Вика повернулась, чтобы рассмотреть музыканта. Это был Давид, хотя она и не поверила своим глазам. Да, именно Давид играл на гитаре и пел. Вика хотела его окликнуть, скорее от неожиданности, но сдержалась. Когда он допел, она похлопала – Давид поднял от гитары голову, чтобы увидеть, от кого дождался аплодисментов. Он кивнул и улыбнулся Вике. Потом спел еще песню, нежную и лиричную. И Вика опять не смогла угадать источник, хотя тысячу раз слышала этот мотив. Видимо, дело было в том, что Давид играл с вариациями, оставляя лишь намек на главную тему. Потом он аккуратно примостил гитару на стул и подсел к Вике.
– Что вы тут делаете? – спросила она.
– Пою, – ответил Давид.
– Это ваша работа?
– Нет, просто для души. Людям нравится, мне тоже, – пожал он плечами.
– А Наташа?
– Дома. Нет, она никогда не приходит меня слушать. Считает, что это так, ребячество. Дурака валяю. Все из детства никак не выйду. Наверное, она права.
– У вас очень красивый голос. Мне понравилось, как вы играете.
– Это хорошо. Я рад. А что ты тут делаешь?
– Не знаю. Не смогла сидеть в номере. Все время думаю о бабуле, об этом Захарове.
Давид не ответил.
– Послушайте, это ведь вы его назад отвезли? – спросила Вика.
– Да.
– А он вам в машине ничего не рассказывал? Ведь должен был. Как мужчина мужчине. Ну, признайтесь. Что он вам говорил?
– Ничего особенного.
– Давид, я вас очень прошу, расскажите. А то я уже не знаю, что и думать! Бабуля бросила трубку. Не хочет ничего слышать. Я волнуюсь за нее.
– Твой дедушка был уволен. А Захаров занял его должность.
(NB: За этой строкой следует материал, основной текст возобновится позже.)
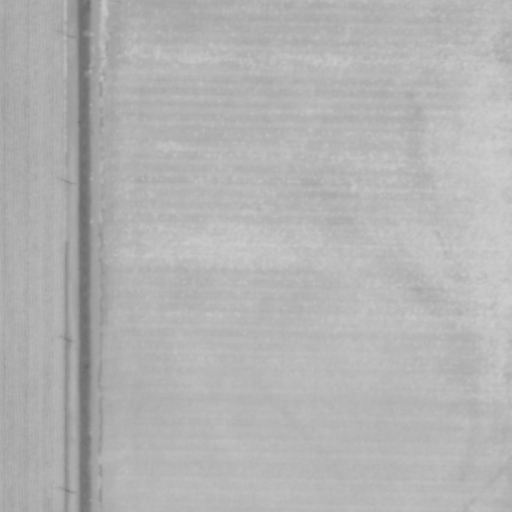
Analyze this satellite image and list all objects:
crop: (255, 255)
road: (84, 256)
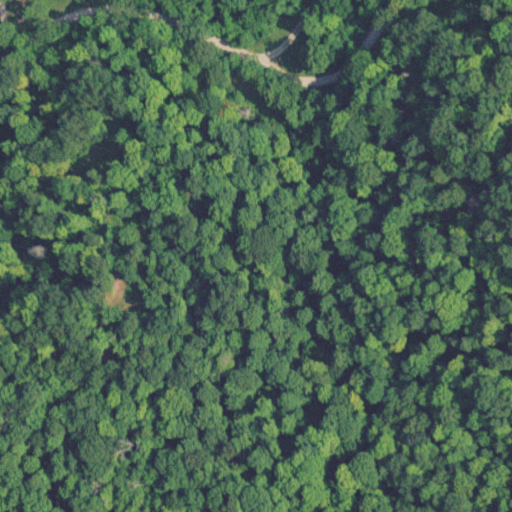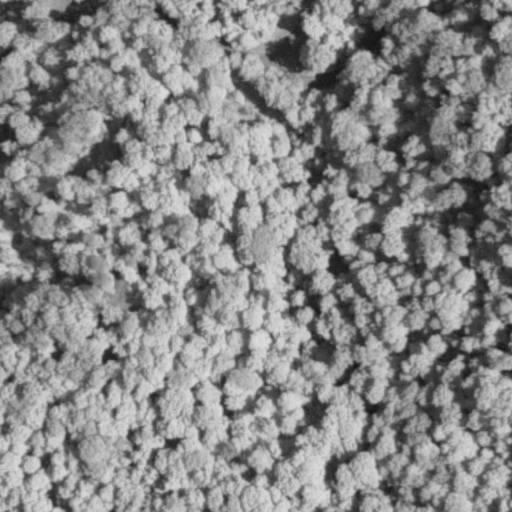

– Да, я видела приказ об увольнении, только не могу понять, зачем он мне его показал. Получается, что дед уехал, можно сказать, сбежал, чуть ли не с позором, и больше никогда сюда не возвращался. Но почему тогда он здесь похоронен? И почему этот Захаров так боится? Я же видела, что он боится! Когда папку с бумагами развязывал, у него руки тряслись! Когда я сказала ему, что мне все равно, он как будто разозлился. Ничего не понимаю. Все вокруг врут и что-то скрывают. У всех вдруг отшибло память, а заодно и слух. Как обезьянки – ничего не слышу, ничего не вижу, никому ничего не скажу. Даже та женщина с кладбища. Бабуля сказала, что ее зовут Лариса. Она ведь тоже сделала вид, что не знала ни деда, ни бабулю! Почему? Она ведь к могиле очень уверенно шла. Бабуля сказала, что и анютины глазки Лариса посадила, больше некому. Вы же видели цветы. А они однолетние! И этот Захаров… не знаю, как объяснить, но у него такой вид, как будто он радуется. Все умерли, а он еще жив. Всех врагов пережил, и все от него зависит. Как он расскажет, так и было. И осталась только одна правда – его правда. Понимаете? Он может судить, выносить приговор, говорить, что захочет, о людях, которые не могут уже ни подтвердить, ни опровергнуть его слова. Это же власть. Над прошлым. Мне кажется, что ему это нравится, он прямо наслаждается своей силой.
– А я в соседнем поселке вырос. Как вырос? Дача у нас там была, – сказал Давид, – у моих родителей. Меня отец туда каждый выходные возил. Я просто ненавидел выходные. Знал, что отец меня опять на дачу повезет. Мама туда не ездила. Отец вставал рано утром, надевал белую свежую рубашку, брюки чистые, и мы ехали. А когда приезжали, отец выдавал мне лопату и отправлял копать огород. А сам уходил в гости. Возвращался только к обеду, и мы ехали домой. Я все спрашивал, зачем копать землю, если мы все равно ничего не сажаем. Но отец никогда не отвечал. По дороге он останавливался, покупал огурцы, картошку, помидоры и привозил домой, как будто с нашего огорода. Я маленький был, ничего не понимал. Только когда уже подростком стал, догадался, зачем отец туда ездил.
– У него там была другая женщина?
– Да.
– А ваша мама?
– Я ей ничего не говорил. Не мог. Молчал даже тогда, когда она расспрашивала. Отец знал, что я ничего не расскажу. А потом он перестал ездить на дачу. В один день.